I’ll say it right now. My boy gets too much homework. The little guy is only in first grade. When I was in first grade I whiled away entire afternoons drawing faces on my toes and using them to act out elaborate kitchen sink dramas. Alex never has time for such foolishness. All he does is work, work, work.

“Alright,” I said. “Let’s make this stupid thing as quick and painless as possible.”

On the car ride home, we kicked around possible Boris adventures.

“How about Boris hunts for buried treasure?” I said. “That could be fun.”

“How about he makes cookies,” said Alex.

“Or maybe Boris can get kidnapped,” I said. “Your essay could be a ransom note!”

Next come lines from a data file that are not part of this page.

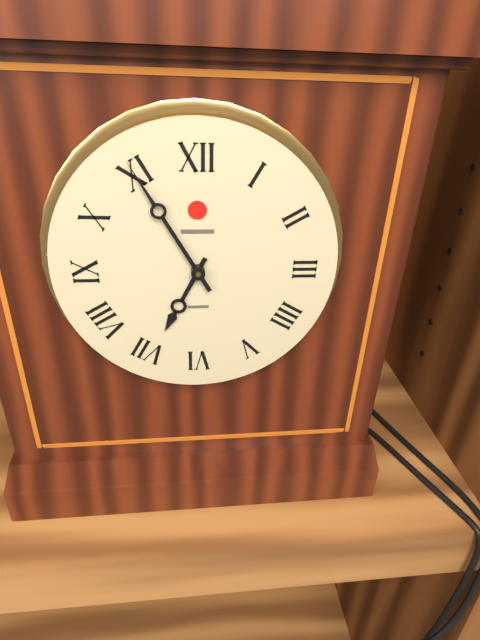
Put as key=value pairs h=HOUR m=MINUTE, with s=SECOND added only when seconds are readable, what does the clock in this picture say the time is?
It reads h=6 m=55
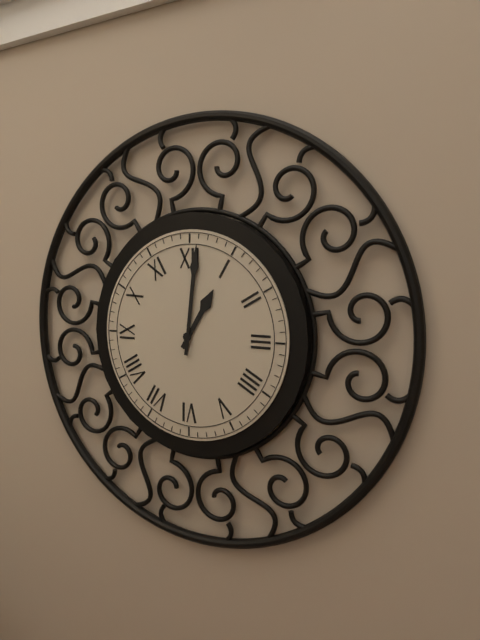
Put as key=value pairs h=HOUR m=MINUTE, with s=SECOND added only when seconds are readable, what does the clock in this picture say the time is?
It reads h=1 m=1
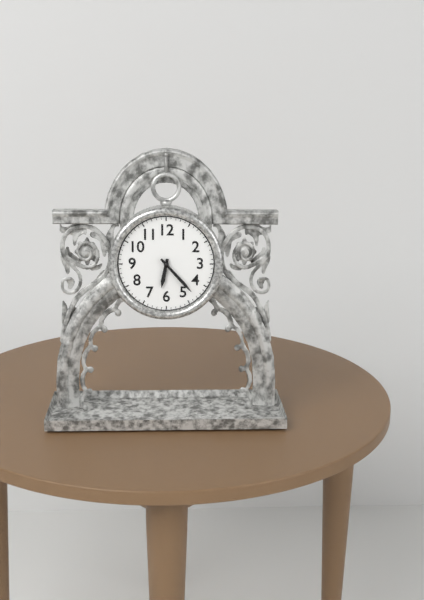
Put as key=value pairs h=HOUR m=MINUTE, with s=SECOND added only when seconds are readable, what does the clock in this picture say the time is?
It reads h=6 m=23
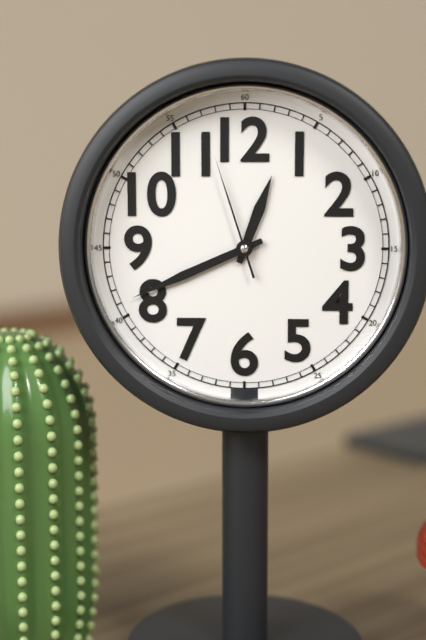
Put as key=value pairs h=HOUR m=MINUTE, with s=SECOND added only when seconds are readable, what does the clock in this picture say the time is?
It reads h=12 m=41 s=57
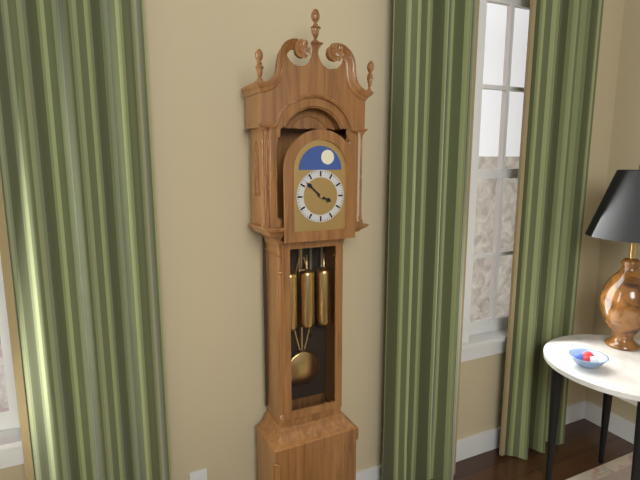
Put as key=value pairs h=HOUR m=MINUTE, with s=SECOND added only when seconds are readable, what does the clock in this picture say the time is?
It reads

“How about he makes cookies,” said Alex.

“Or, or, or, he could be accused of a crime he didn’t commit! Maybe your Bed Entourage thinks he killed Froggy and they put Boris on trial. But Froggy isn’t really dead, she’s just asleep.”

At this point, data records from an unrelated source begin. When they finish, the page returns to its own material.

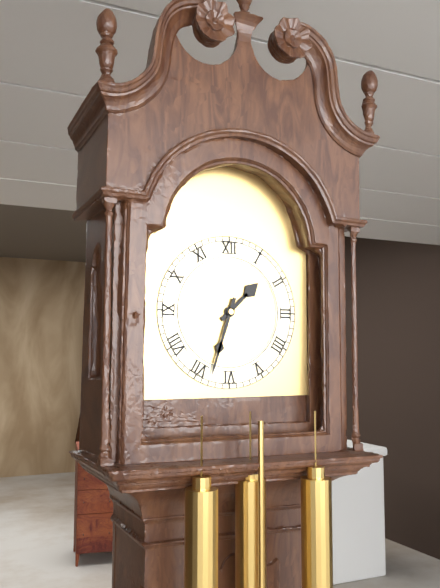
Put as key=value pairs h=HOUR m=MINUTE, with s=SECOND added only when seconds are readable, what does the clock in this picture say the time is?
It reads h=1 m=33
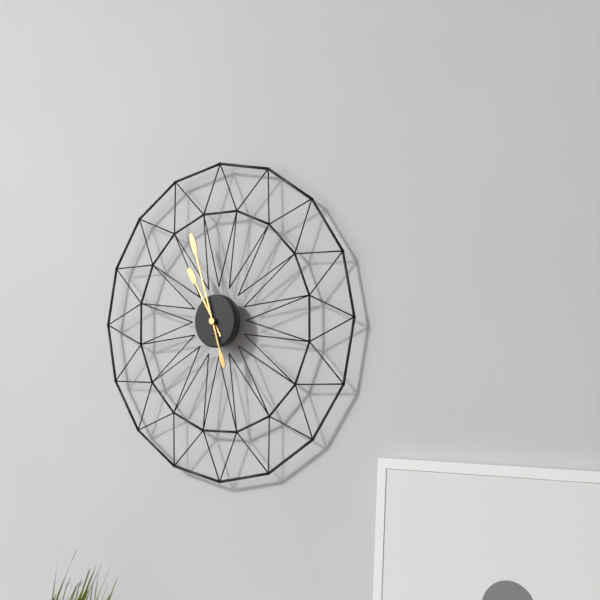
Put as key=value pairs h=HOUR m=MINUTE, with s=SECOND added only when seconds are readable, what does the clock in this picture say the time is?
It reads h=10 m=57
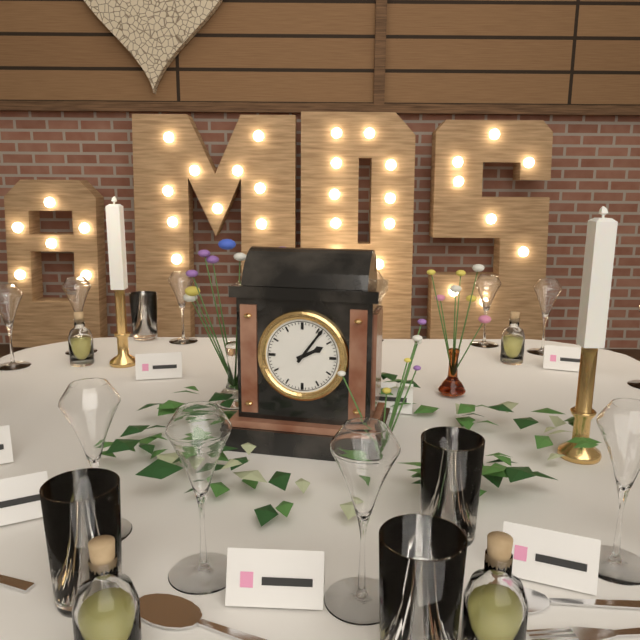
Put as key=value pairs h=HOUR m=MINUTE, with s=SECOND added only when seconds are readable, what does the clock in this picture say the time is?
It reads h=2 m=6
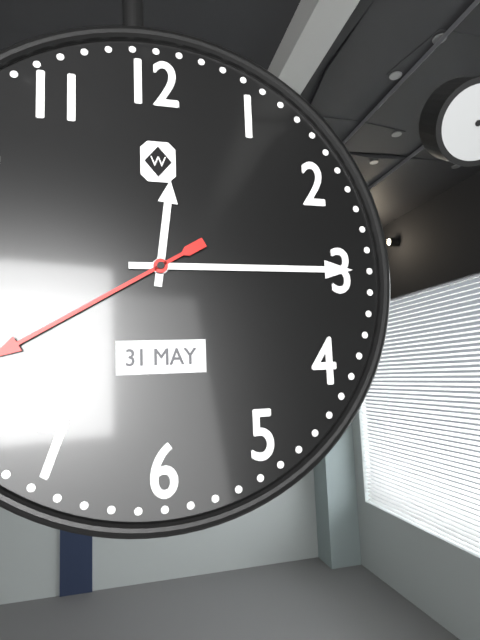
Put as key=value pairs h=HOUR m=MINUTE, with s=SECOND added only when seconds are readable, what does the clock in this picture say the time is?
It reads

“How about he makes cookies,” said Alex.

Alex made other suggestions, too. Alex suggested that after Boris baked cookies, Alex could eat the cookies. Alex also suggested that there was NO WAY he was going to write more than three sentences.

“Well, if it’s an involved adventure, you might need to make it longer,” I said.

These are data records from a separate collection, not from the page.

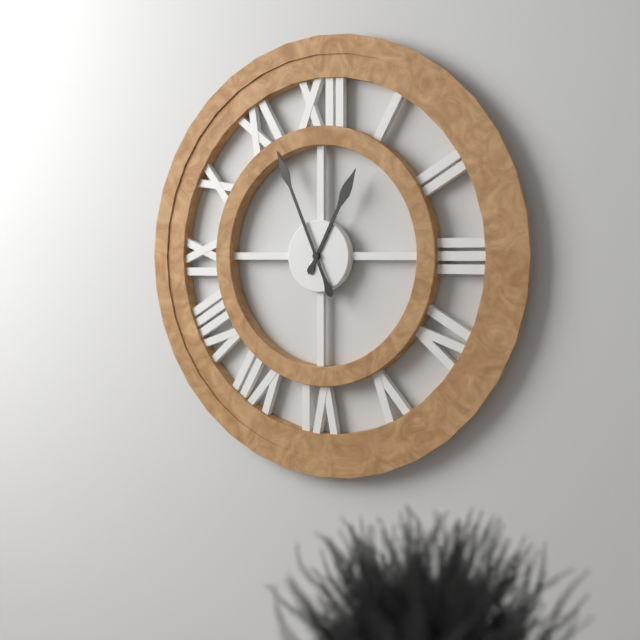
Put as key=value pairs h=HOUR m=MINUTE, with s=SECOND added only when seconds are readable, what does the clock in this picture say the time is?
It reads h=12 m=56
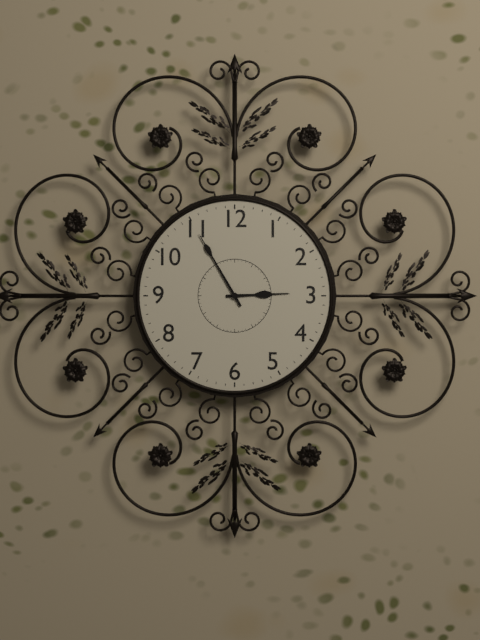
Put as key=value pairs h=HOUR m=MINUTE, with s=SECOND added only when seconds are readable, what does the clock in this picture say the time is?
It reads h=2 m=55
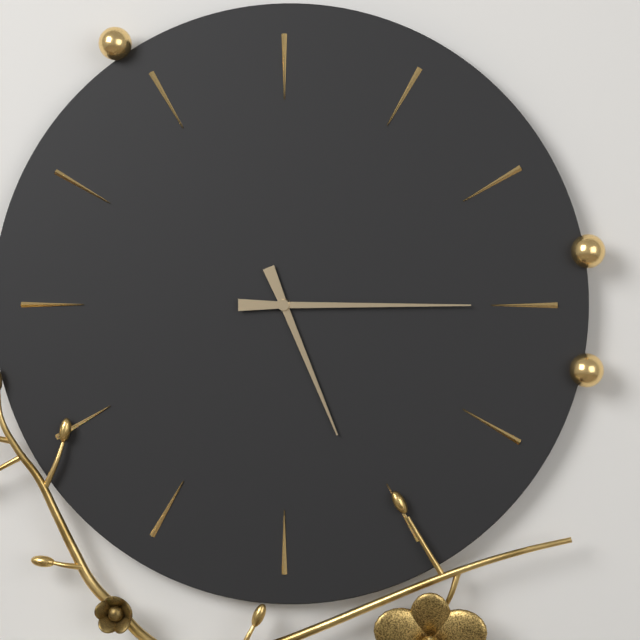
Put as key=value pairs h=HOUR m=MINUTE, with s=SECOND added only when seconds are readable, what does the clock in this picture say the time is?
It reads h=5 m=15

“I only have to do three,” Alex said.

“Yes, sure, but you might want to do more,” I said. “Oh! I have another idea for an adventure! How about Boris…”

And here I had my epiphany. At that moment I realized that I was the one who was preventing this assignment from being “as quick and painless as possible.”

Unlike me, my son is not a fan of writing. Not at all. For Alex, writing is something akin to torture. In my zeal, I forgot that Alex is not me.

Of course he doesn’t wanna do more than three sentences, why would he? And why, with his workload, would I suggest otherwise?

I had apparently replaced Happy Dad with Oblivious Dad. So I put Oblivious Dad away, hopefully forever.

“I like your cookie idea,” I said.

Ellen and Alex (and Boris) baked cookies. Then Alex and I worked on the Boris drawing and crafted three brief-and-to-the-point sentences. It wasn’t easy for Alex, but it was, as I  promised, quick and painless.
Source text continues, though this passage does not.